While well-intended and often effective, this technique has recently come under heavy criticism. Not only for its exploitative nature, but for the short-term impact of its goals and also for the more insidious side effect of demeaning the very subjects it claims to assist.
There are a number of sociological problems related to a proliferation of such images: the ‘othering’ of different communities; the fostering of a system where the worse a story is, the more likely it is to be successful (which has led to the now infamous orphanage scams in developing countries, where children are sometimes taken from their parents and put in deliberately squalid conditions to raise money from tourists), and the neo-colonialist claiming of control over another’s image. The resultant troubling perception seems to be that the poor are powerless or unable to work towards their own good.

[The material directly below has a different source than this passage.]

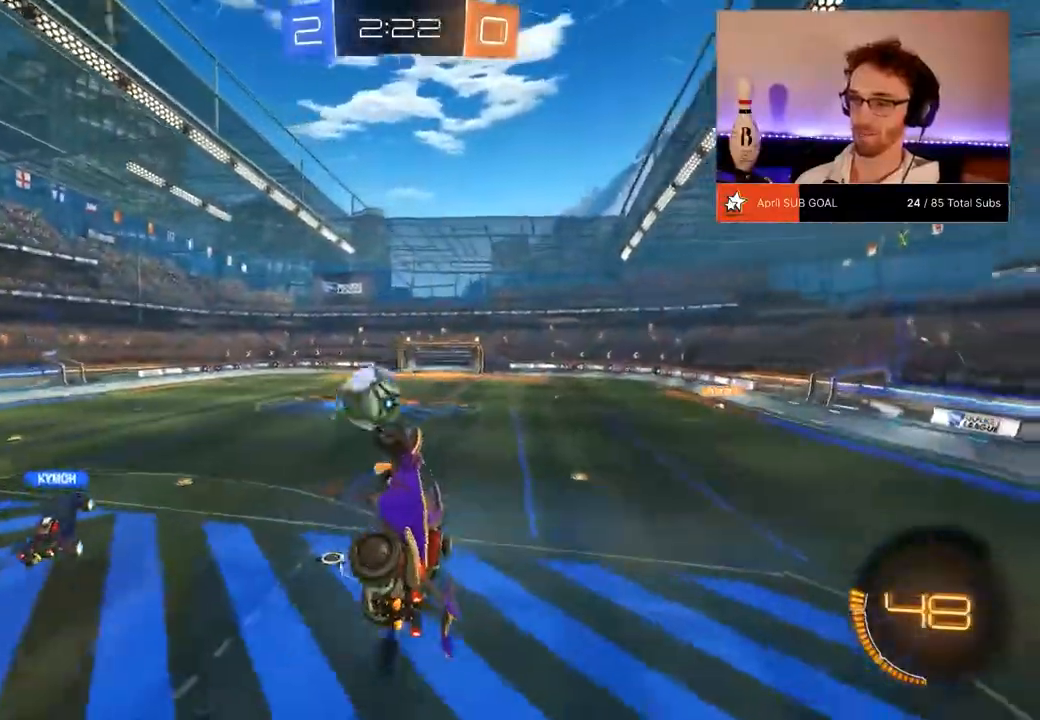
{"buttons": ["R2"], "left_stick": "up", "right_stick": "center", "events": [[33, "left_stick", "down"], [66, "A", "down"], [267, "R2", "down"], [383, "left_stick", "right"], [467, "A", "up"], [467, "left_stick", "up"]]}
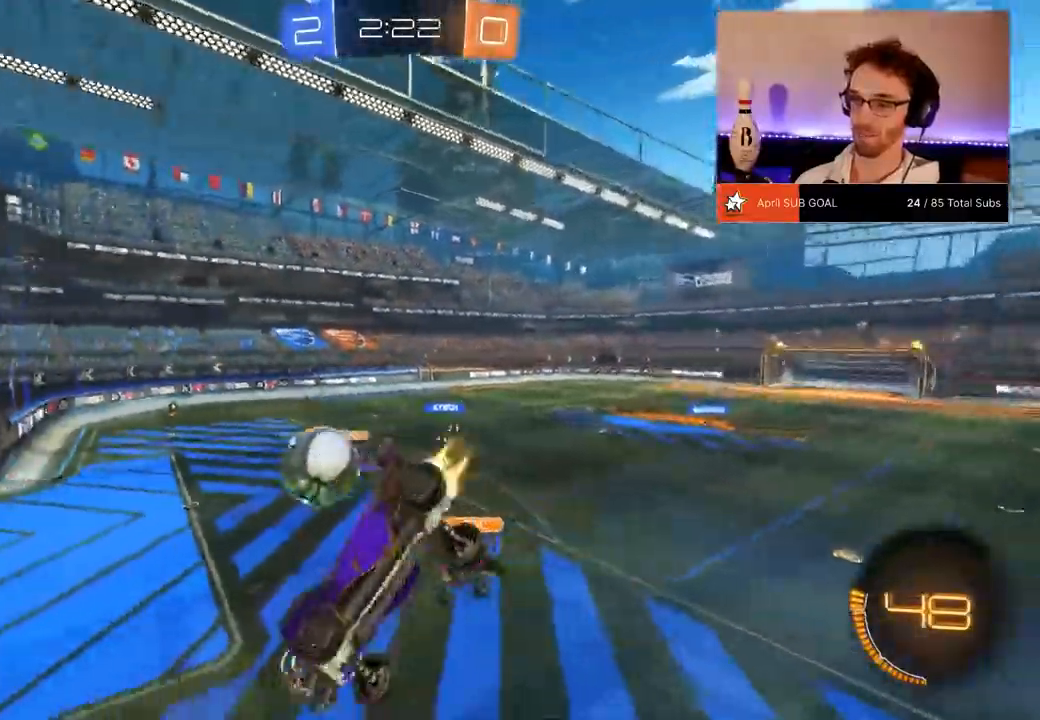
{"buttons": ["R1", "R2"], "left_stick": "up", "right_stick": "center", "events": [[67, "R1", "down"]]}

It has been proven time and time again that sustainable development begins not with charity, but with empowerment of communities. The problem with the images and stories that have become such a central part of fundraising nowadays is that it removes all capability and responsibility from the communities themselves, which has psychological impact on both the donors and the recipients. The solution becomes more about how much the developing world can give – making poverty seem like an endless and heavy burden – rather than how much the developed world can foster development.
Social media is a rapidly developing and is an ever-changing tool, which is bringing new voice to the previously voiceless. One only has to think of the Egyptian revolution to see how accessibility to even the most basic micro-blogging sites can facilitate a powerful control over the dissemination of information. After the Kony video, Ugandans took to the internet to present their grievances with the presentation of the facts, offering their own experiences. Nigerian author Chimamanda Ngozi Adichie presented at TED, speaking of the importance of a group having control over their own story, and how this is an underused and key component of fostering independence and autonomy.
Social media is still too new to properly harness, yet its growing use in nations all over the world, and its potential as a tool for empowerment of underrepresented communities worldwide should not be ignored.